→ **ページ抜粋**:
########
今さらながら刺身を語ろう 8
《エイ》
シブい酒のアテの代表であるエイヒレでおなじみのエイ。何年か前 千葉の海岸で大発生したというニュースが世間を騒がせたことがあったが、浜辺でエイを見かけるのは それほど珍しいことではない。
彼らを見かけた時に気をつけないといけないところは、強烈な毒針を持っている種が多いことだ。海水浴客がエイを踏んづけてしまうと(平たい魚体は 砂に半分埋まっているから存在に気付きにくい)、攻撃されたのだとパニックになったヤツラは、しっぽをメチャクチャに振り回し、装備されている毒針を敵に突き刺そうとする。
毒針は鋭い刃物でもあるから、磯遊びに履くマリンシューズなんかはおろか、ゴム製の長靴くらいなら簡単に切り裂かれてしまう。そして刺す力は、手のひらやふくらはぎなら貫通してしまうほどの破壊力を持っているのだ。私は幸運にも彼らのキツい一撃は受けたことがないが、父は若い日に 全く望んでいない洗礼を受けた。毒針が深く刺さった父の手のひらは、痛みとしびれがなかなか引かず、さらに発熱してしばらくの間苦しんだらしい。刺さった針は 舟に積んであったペンチで 漁師仲間に引き抜いてもらったという。
『針』と聞けばなんとなく細いものを想像しがちだが、彼らの針は側面がナイフになった 太い目打ち(千枚通し)だといえるだろう。
◇ ◇ ◇ ◇ ◇
我が五島列島各地でもエイはしばしばお目にかかるが、私が体験した ある夜の経験について話をしたい。
ウナギを獲りにいったその夜は、いつもの漁場に肝心のウナギがあまりいなかったことから、少し遠いところまで行ってみようということになった。ちなみにウナギを獲るために海の上を移動する際は、スクリューによって進むのではない。(この辺りか?)と予測したらエンジンは切ってしまい、ベネツィアのゴンドラのように(というより時代劇の渡し舟のようにw)、手に持った 櫂ならぬ竹竿で海底を突きながら進む。そうしないとエンジン音でウナギが逃げてしまうからだ。
音を立てないように 懐中電灯で海中を照らしながら、獲物を求める私たちの舟。『こんあたーもそがんにやおらんごちゃーねー(この辺も多くはいないみたいだねー)』と叔父が呟いた次の瞬間、突然派手な水の音とともに転覆しそうになるくらい舟が揺れた。驚く私たちに水しぶきをかけながら海面を跳ねていく黒い座布団のような物体。あっけにとられて身の安全を確認して改めて明かりをかざすと、水深1.5メートルほどの海底に 楕円形をした黒いものが、いくつも貼り付いている。今我々の前を逃げていった座布団の正体か!? 試しにそのうちの一つを竹竿でこづいてみる。するとやはり海面を闇と静寂をつんざくように、派手な水音を立ててそいつは逃げていった。
『エイタンのおっぞ!(エイがいるぞ!)』 叔父の上ずった声。
########
→ **小課題 A**: エイについての文章を、「彼らを見かけた時に気をつけな」を含む箇所から「夜の経験について話をしたい。」の後まで、一字も変えずに書き写しなさい。
→ **小課題 B**: エイについての文章の最後の文に続けて、その先を書き進めなさい。

→ **項目一覧**:
########
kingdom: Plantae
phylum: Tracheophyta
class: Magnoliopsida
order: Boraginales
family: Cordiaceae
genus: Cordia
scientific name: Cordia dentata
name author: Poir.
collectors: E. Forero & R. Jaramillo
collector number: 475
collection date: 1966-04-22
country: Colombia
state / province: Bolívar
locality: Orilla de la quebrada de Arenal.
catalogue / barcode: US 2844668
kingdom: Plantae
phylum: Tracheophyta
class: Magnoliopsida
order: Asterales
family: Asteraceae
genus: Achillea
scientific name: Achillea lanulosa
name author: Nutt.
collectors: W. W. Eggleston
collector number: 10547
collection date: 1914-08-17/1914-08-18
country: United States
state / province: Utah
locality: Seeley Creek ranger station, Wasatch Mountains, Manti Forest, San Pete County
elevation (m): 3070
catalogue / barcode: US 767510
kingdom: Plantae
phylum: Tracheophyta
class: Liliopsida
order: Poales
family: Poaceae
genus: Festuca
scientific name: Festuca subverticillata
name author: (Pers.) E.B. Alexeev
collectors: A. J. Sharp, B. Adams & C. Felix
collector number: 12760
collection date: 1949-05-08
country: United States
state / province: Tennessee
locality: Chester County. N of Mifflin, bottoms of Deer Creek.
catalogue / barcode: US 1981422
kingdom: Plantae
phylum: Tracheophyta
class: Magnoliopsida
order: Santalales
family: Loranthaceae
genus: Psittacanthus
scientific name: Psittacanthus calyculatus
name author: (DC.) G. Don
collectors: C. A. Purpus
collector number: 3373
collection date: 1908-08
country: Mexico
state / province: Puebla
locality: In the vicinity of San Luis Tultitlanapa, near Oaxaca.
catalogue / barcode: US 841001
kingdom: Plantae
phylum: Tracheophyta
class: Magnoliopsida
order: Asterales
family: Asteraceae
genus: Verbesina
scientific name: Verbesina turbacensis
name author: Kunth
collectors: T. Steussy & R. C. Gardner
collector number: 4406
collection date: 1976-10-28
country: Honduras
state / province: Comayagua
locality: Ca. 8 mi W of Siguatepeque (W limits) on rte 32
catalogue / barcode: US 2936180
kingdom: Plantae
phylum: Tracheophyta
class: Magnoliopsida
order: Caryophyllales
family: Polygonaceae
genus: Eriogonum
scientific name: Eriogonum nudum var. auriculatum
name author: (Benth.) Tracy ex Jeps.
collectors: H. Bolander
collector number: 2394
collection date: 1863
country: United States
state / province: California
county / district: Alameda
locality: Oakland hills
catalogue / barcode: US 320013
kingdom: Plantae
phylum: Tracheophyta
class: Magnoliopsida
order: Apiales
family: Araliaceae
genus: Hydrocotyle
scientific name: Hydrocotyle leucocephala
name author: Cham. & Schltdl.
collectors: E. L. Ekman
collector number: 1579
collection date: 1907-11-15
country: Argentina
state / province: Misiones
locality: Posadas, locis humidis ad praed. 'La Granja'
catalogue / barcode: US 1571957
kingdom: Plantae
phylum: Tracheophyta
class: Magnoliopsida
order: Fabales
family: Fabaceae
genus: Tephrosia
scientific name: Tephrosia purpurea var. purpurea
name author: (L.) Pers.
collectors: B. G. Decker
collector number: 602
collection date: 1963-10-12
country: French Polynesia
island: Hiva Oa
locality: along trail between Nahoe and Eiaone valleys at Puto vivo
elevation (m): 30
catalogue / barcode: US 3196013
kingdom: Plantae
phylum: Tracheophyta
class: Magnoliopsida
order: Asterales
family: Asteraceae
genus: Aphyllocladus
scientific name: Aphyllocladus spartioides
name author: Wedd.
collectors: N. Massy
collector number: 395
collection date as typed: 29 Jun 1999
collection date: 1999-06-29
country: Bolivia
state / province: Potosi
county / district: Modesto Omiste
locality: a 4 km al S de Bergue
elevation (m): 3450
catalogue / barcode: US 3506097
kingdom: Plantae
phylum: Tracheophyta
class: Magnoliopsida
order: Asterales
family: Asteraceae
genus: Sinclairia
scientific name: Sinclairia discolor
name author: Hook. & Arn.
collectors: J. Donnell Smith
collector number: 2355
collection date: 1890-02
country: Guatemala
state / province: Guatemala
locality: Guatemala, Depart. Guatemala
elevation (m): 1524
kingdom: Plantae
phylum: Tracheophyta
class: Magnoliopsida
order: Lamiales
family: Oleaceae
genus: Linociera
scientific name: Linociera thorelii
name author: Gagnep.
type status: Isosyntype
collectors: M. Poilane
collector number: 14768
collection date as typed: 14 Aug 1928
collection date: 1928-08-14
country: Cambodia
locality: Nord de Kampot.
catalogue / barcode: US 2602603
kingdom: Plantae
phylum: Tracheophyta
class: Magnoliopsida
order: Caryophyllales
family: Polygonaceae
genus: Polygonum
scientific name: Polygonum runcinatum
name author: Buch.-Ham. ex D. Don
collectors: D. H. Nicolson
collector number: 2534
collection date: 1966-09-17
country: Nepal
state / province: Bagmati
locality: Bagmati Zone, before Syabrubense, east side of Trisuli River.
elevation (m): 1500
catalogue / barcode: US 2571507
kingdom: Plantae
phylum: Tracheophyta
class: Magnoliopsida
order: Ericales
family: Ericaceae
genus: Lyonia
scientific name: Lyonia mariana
########
→ **模範解答 A**:
彼らを見かけた時に気をつけないといけないところは、強烈な毒針を持っている種が多いことだ。海水浴客がエイを踏んづけてしまうと(平たい魚体は 砂に半分埋まっているから存在に気付きにくい)、攻撃されたのだとパニックになったヤツラは、しっぽをメチャクチャに振り回し、装備されている毒針を敵に突き刺そうとする。
毒針は鋭い刃物でもあるから、磯遊びに履くマリンシューズなんかはおろか、ゴム製の長靴くらいなら簡単に切り裂かれてしまう。そして刺す力は、手のひらやふくらはぎなら貫通してしまうほどの破壊力を持っているのだ。私は幸運にも彼らのキツい一撃は受けたことがないが、父は若い日に 全く望んでいない洗礼を受けた。毒針が深く刺さった父の手のひらは、痛みとしびれがなかなか引かず、さらに発熱してしばらくの間苦しんだらしい。刺さった針は 舟に積んであったペンチで 漁師仲間に引き抜いてもらったという。
『針』と聞けばなんとなく細いものを想像しがちだが、彼らの針は側面がナイフになった 太い目打ち(千枚通し)だといえるだろう。
◇ ◇ ◇ ◇ ◇
我が五島列島各地でもエイはしばしばお目にかかるが、私が体験した ある夜の経験について話をしたい。

→ **模範解答 B**:
我々は色めき立った。こうなると皆 狩猟本能がムクムク湧き上がってくる。しかしその日我々が持っていたのは、ウナギ用の貧弱なヤスが数本だけだ。こんなものでエイのように力のある獲物を突いても先端を支える部分はもたない。しかし家に戻って頑丈な道具を作って再度出直すには時間も遅い。今夜は現存の道具を使って1匹でも獲れれば良しとしようということになった。
一番手を申し出た私が 海底の楕円の座布団めがけて垂直にヤスを突き刺した。次の瞬間 何かが爆発したように、派手に水しぶきをあげてエイが海面を跳ねながら必死に逃げようとする。ヤツの後ろ姿を睨み、びしょ濡れになって逃がすものかとヤスの持ち手側の端を握りしめる私。暗闇の中でエイの進もうとする向きに、右へ左へと引っ張り回されている舟!
ダメだ。ヤスと竹との接合部分がグニャグニャに折れ、もはや道具の元の形は見る影もなくなっていた。そしてとうとう金具ごとエイに持っていかれてしまった。
次は叔父が担当した。その一突きも私の時と同様に接合部は折られたが、数分間にわたる格闘の末、金具部分は2本の針金だけで繋がったまま外れてしまうことなく、なんとか獲物を舟に引き上げることが出来た。
しっぽの毒針は小さく 危険度は低いと思われたが、念のため動かないように押さえつけて切り取った。
一連の格闘の末、我々には1匹のエイと使えなくなった漁具が残った。武器を失ったことで策がなくなった 不完全燃焼の私たちは、明日の夜の再出撃を期してその日は帰ることにしたのだった。
縦より横の幅が長い独特の体型。もちろんその時にはわかるはずもなかったが、時期や場所、その他の性質から判別するに、 現在国際自然保護連合のレッド・リストで絶滅危惧種中の『危急』に指定されている、『ツバクロエイ』であることは間違いなかったようだ。
その日の獲物は満場一致で煮付けにしようということになったが、そこで兄がポツリと『刺身はダメか?』と言ったその言葉に皆が静かになった。
『食べらるっとやろか(食べられるんだろうか)・・・?』 フグのような毒はないだろうが、なにしろ経験がない。それでも半分は好奇心でワクワクしたエイの刺身は、身を触った感じから脂っこいのかと思いきや、すこぶる美味いのには全員が驚いた夏の夜だった。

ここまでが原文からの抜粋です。